Used to treat HTN, Reynaud’s disease, and benign prostatic hypertrophy.
Tamsulosin
- α 1A blocker
Derivative of phenylethylamine.
This is very selective to the prostate urethra, because that area is rich in alpha1A receptors. This drug is less prone to induce hypotension (like Prazosin would).
Propranolol
- non-selective β blocker
Aryloxypropanolamine with a tert-butyl. This is liophilic and bulky, making it selective for the β receptors.
Used for HTN, angina, cardiac arrhythmias, migraine, stage fright, thyrotoxicosis, glaucoma, and CHF.
This shouldn’t be used for pts who have asthma, because it’ll antagonist the bronchodilation effects of the β2 receptor.
Also be sure to taper the dose when D/C due to potential rebound HTN.
Timolol
- Non-selective β antagonist
Has a thiadiazole nucleus with morpholine ring.
Used to treat glaucoma mainly, HTN, angina, and migraine.
This shouldn’t be used for pts who have asthma, because it’ll antagonist the bronchodilation effects of the β2 receptor. Also be sure to taper the dose when D/C due to potential rebound HTN.
Metoprolol
- selective β1 antagonist
Has bulky R group and the single aromatic ring with a para group. This makes it selective to β1, and therefore it’s referred to as “cardioselective.”
Used for HTN, angina, antiarrhythmic, CHF.
Carvedilol
- mixed adrenergic receptor antagonist (β and α1 blocker)
This is an aryloxypropylamine. The β-blocking activity prevents the reflex tachycardia that’s normally associated with α1 receptor antagonists.

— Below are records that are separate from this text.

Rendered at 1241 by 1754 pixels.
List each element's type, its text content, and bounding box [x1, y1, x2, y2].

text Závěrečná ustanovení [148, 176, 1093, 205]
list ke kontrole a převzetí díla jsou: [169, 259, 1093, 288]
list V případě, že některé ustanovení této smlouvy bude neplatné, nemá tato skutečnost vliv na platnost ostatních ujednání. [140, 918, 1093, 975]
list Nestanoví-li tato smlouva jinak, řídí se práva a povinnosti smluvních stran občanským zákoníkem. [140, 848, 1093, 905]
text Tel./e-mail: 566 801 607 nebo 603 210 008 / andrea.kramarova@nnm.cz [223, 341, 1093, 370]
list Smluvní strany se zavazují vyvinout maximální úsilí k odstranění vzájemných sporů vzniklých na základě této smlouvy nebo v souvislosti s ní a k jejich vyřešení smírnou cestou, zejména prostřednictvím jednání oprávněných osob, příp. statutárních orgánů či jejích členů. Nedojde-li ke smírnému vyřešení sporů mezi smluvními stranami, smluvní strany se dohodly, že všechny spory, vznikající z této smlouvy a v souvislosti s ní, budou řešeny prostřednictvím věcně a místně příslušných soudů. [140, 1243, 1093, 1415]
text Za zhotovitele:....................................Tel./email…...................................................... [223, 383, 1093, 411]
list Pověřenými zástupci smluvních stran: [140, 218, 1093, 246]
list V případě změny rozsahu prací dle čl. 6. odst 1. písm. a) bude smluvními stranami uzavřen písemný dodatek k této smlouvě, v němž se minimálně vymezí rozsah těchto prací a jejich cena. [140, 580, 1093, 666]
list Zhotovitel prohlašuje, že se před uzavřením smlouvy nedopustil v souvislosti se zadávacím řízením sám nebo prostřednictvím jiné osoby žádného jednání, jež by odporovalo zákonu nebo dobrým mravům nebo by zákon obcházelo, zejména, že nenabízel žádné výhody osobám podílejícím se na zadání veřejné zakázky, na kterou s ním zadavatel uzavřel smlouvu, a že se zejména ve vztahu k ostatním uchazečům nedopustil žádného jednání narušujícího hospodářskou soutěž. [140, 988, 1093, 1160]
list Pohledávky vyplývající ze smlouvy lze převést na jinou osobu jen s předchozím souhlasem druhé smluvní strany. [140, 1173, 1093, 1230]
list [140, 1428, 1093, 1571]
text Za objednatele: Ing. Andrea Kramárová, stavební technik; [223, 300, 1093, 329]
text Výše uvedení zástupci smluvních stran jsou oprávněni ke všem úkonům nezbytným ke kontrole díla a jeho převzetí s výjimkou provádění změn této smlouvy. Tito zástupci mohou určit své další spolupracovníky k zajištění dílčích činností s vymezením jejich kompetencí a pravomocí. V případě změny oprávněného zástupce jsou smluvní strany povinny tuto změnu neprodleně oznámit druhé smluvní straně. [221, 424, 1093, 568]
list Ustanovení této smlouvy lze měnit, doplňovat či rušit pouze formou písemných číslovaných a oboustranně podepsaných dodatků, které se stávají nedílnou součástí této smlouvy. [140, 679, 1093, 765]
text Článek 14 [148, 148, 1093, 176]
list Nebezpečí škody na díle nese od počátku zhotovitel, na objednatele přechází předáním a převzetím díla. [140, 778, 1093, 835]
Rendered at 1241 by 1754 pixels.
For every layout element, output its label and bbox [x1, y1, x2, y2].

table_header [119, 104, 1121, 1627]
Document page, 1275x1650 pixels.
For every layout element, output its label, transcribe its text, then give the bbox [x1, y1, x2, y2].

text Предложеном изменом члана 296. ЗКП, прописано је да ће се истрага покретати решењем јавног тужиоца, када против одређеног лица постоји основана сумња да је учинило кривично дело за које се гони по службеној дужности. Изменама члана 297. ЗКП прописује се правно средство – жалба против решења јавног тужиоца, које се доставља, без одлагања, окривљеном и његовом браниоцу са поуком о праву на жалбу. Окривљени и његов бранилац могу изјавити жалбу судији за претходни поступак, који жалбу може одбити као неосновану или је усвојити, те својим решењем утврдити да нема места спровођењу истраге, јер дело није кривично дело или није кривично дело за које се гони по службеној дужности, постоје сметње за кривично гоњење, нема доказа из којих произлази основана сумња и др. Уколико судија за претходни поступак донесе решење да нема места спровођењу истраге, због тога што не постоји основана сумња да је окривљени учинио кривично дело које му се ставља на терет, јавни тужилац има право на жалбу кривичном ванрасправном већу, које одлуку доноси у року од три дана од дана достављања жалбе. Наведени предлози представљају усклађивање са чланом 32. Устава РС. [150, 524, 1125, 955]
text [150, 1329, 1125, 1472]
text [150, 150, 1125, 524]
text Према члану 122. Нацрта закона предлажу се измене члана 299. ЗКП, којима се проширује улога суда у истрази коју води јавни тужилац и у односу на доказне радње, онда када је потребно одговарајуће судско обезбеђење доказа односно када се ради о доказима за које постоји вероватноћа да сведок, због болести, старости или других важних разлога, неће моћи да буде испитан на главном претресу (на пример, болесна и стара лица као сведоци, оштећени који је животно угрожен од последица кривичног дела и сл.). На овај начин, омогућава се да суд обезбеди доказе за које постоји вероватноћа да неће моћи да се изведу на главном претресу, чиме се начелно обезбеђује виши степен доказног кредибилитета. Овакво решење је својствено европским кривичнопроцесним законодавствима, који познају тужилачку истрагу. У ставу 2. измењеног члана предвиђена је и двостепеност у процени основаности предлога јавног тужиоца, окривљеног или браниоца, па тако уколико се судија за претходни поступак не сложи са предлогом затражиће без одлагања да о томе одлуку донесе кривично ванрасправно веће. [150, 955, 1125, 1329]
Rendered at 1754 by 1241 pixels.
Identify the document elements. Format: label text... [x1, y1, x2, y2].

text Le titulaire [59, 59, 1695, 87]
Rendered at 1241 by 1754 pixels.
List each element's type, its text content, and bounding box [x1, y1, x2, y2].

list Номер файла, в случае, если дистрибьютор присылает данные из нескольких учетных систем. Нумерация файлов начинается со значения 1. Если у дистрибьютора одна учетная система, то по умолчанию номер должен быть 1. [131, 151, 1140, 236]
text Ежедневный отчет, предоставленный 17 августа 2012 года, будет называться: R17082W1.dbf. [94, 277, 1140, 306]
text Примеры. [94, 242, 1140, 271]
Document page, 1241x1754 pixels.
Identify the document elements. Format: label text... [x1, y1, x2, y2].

Carvedilol is used for HTN and CHF.
Labetalol
- mixed adrenergic receptor antagonist (β and α1 blocker)
This is a phenylethylamine derivative. The β-blocking activity prevents reflex tachycardia normally associated with α1 receptor antagonists.
This is used to treat HTN and hypertensive crisis.
Reserpine
- Catecholamine depleter
This structure is aromatic and extremely bulky. It blocks VMAT, thus depleting the vesicular pool of NE (and all catecholamines).
This is used in the treatment of HTN, but not very common due to adverse effects.